Асаткан первая подбегает к ней; та вручает внучке приготовленные сладости, гладит короткие чёрные косички.
Давно бабушка не видала Асаткан, крепко соскучилась. Ждала, ждала — и сама приехала.
Бабушка Лапо и дедушка Гарпан хорошие друзья, вместе за Советскую власть воевали.
— Чево стреляли, чево шумели? — спрашивает Лапо. — Сами себя боялись?
Гарпан рассказывает о волчьем набеге, горестно прищёлкивает языком, ругает себя за оплошность: «Прозевал, старая головешка! Пошто сразу не смотрел? Следы видал бы. Худо-худо! Це-це-це!»
— Худо-худо! — соглашается Лапо. — Придётся своих оленей колхозу отдавать. Вот какая ты головешка!
Бабушка смотрит на нас с любопытством лесного человека.
— А ето хто такие?
Вообще-то не положено у эвенков сразу спрашивать о незнакомцах, но Лапо считает себя «русачкой» и потому отступает иногда от родовых привычек. Гарпан коротко сообщает, кто мы и зачем здесь. О нашем блуждании — ни слова, а Вадимку возводит в герои.
Бабушка ласково щурится, блестит глазами цвета голубицы, кивает в знак одобрения. Все удивляются, где она взяла такие «русские» глаза. Но Лапо не говорит, потому что сама не знает.

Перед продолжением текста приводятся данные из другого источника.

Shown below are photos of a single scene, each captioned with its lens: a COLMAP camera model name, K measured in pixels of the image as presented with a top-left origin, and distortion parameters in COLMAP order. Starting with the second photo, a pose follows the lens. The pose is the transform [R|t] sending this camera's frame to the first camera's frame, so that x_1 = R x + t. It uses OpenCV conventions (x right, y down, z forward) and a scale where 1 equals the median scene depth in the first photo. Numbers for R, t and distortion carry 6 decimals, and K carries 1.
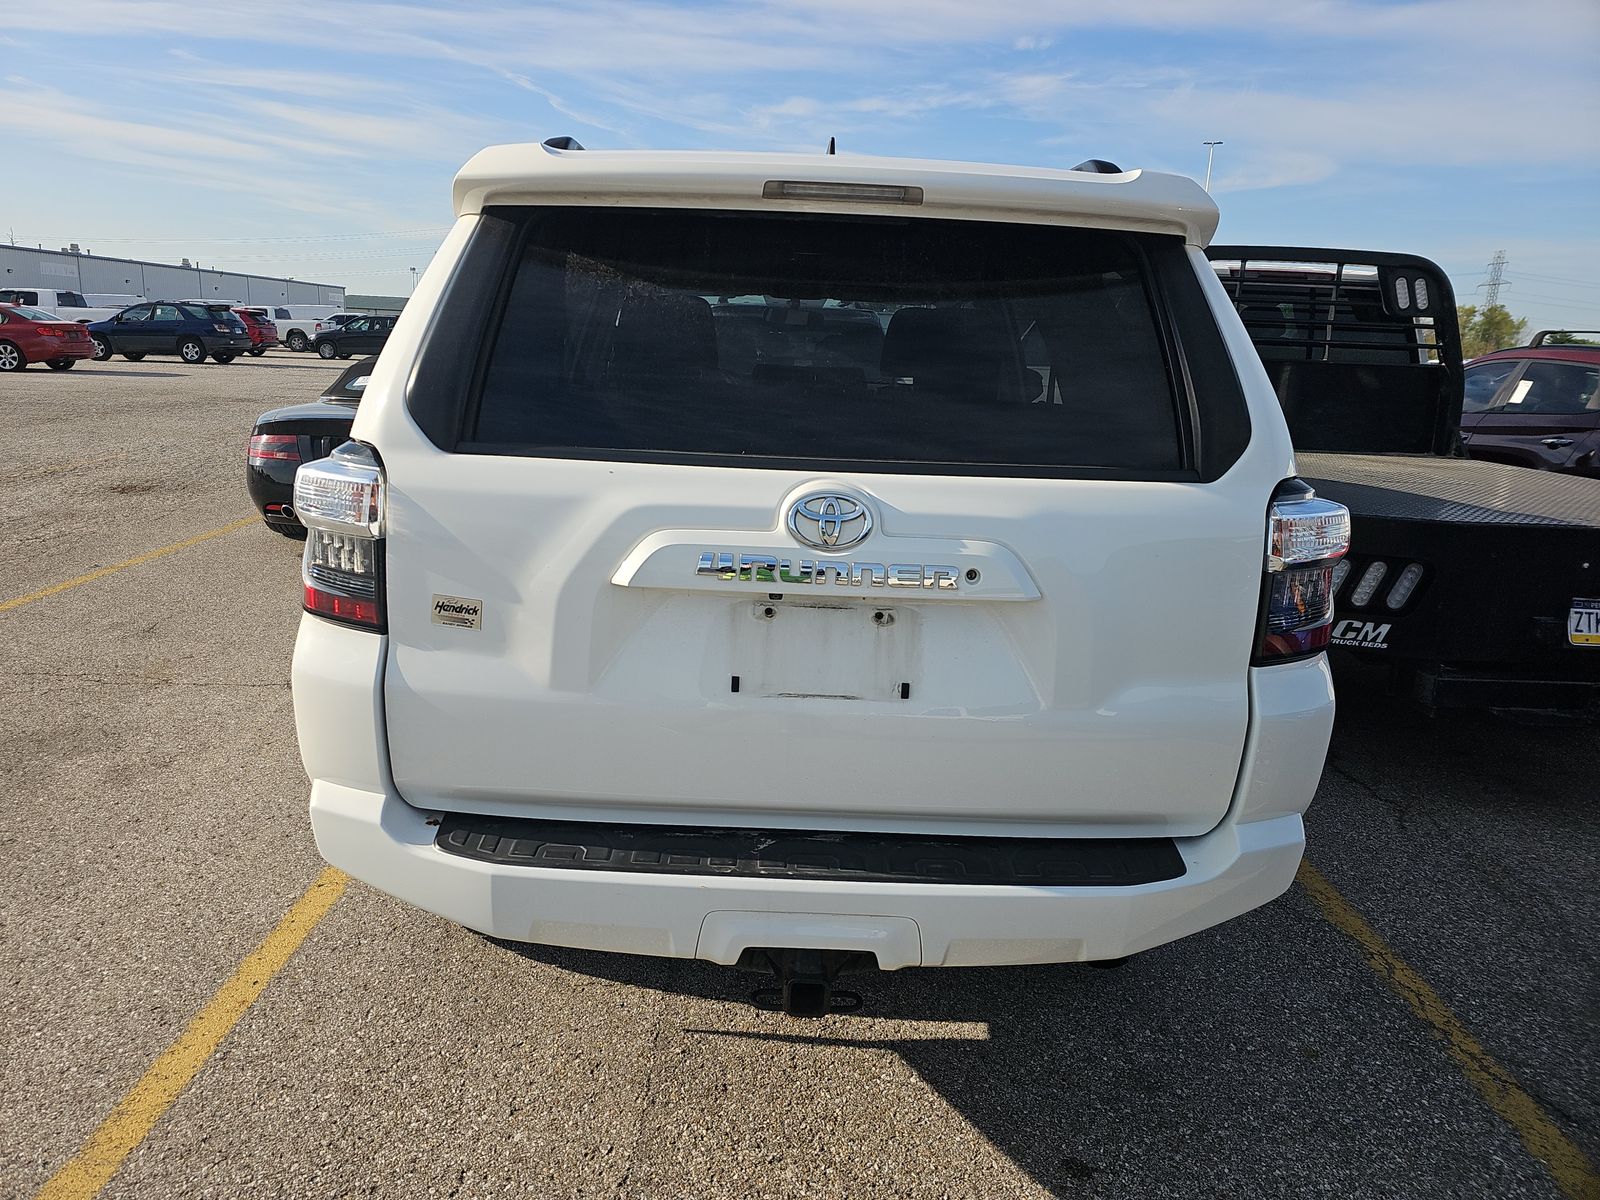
lens RADIAL K [[1073.1, 0, 794.3], [0, 1073.1, 620.0], [0, 0, 1]] dist [0.061439, -0.053528]
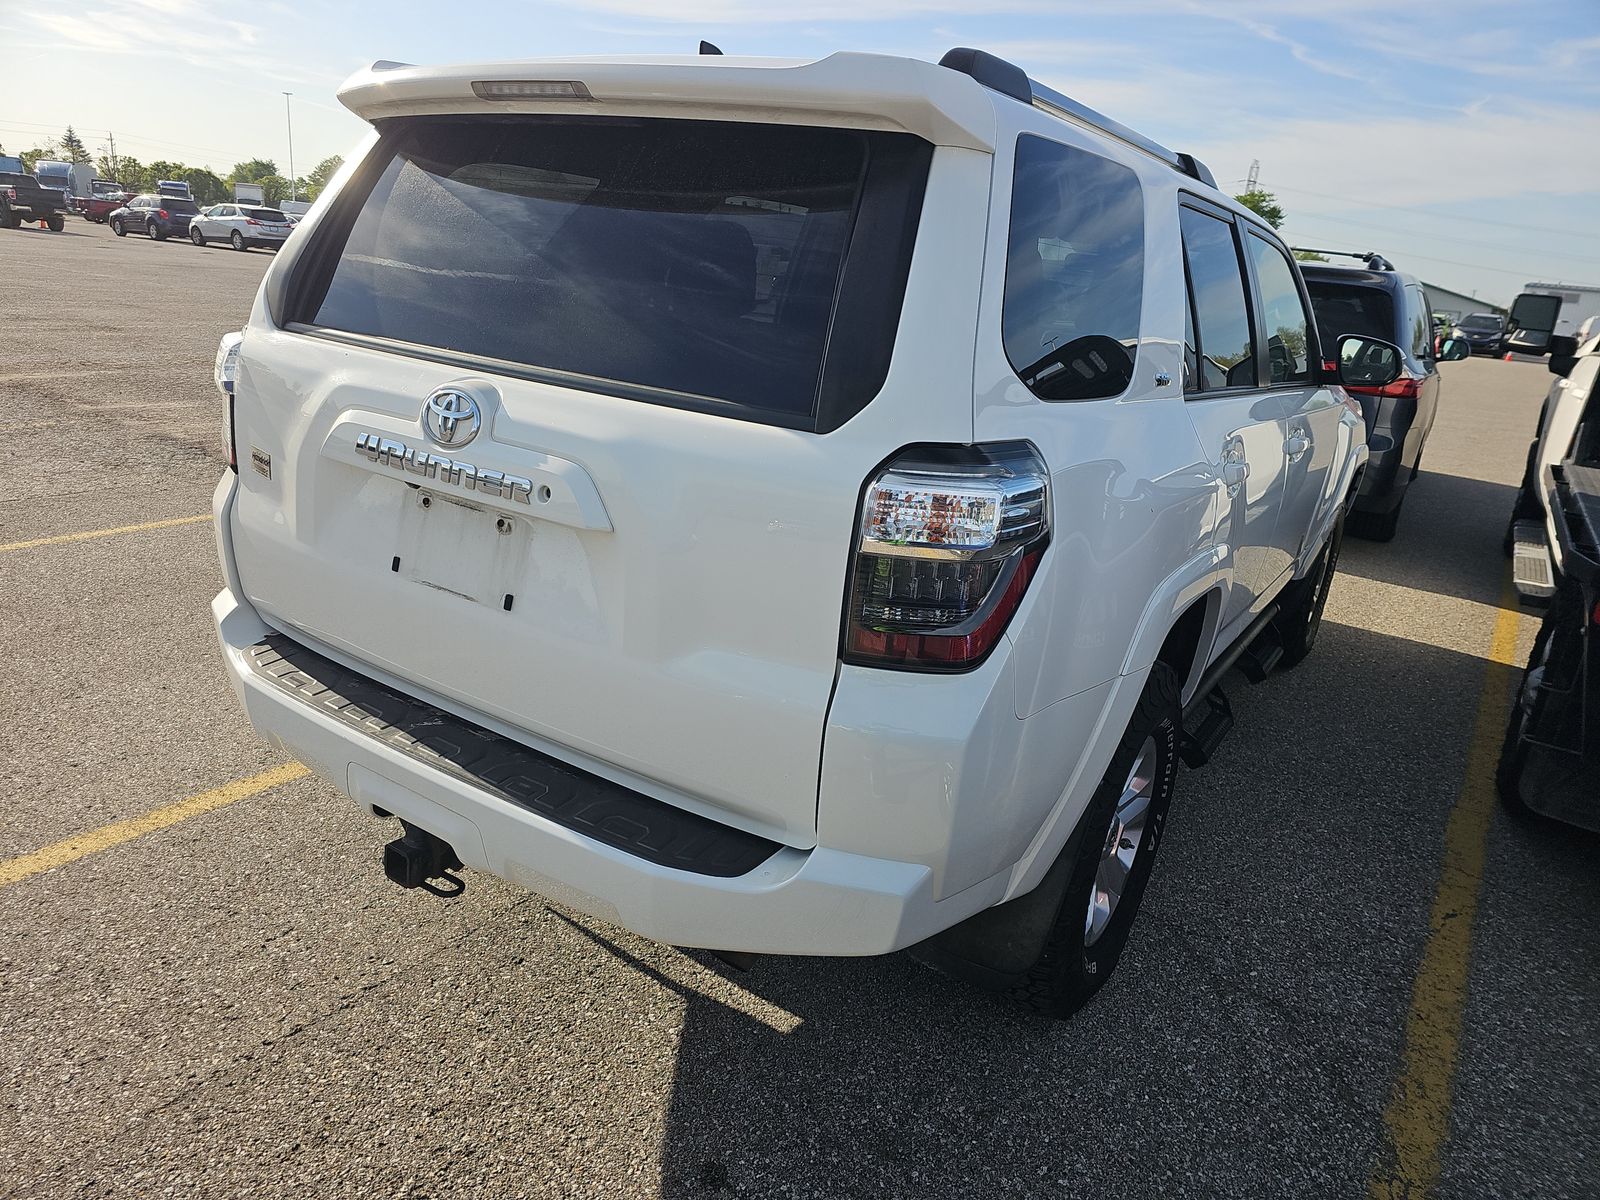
lens RADIAL K [[1073.1, 0, 794.3], [0, 1073.1, 620.0], [0, 0, 1]] dist [0.061439, -0.053528]
pose [[0.824734, 0.209368, -0.525337, 0.847675], [-0.194102, 0.977311, 0.084775, -0.053689], [0.531167, 0.032052, 0.846661, 0.298710]]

— Однако, Куладай-Мэргэн 1 будет, — тычет она трубкой в Вадимку. — Женихом Асаткан будет. Хе!
Асаткан молчит: нельзя перечить старшим, даже если они говорят не то, что нужно. Какой же она будет невестой Вадимке, если они поссорились навечно? Правда, бабушка не знает об этом, но она расскажет ей, всё расскажет. И о рукавице спросит, обязательно.
Сегодня у нас днёвка. Мы уступили просьбе Ивана Гурьяныча.
Что поделаешь?! Годы не те, видно; переоценил Темник свои силы, давно по тайге не хаживал.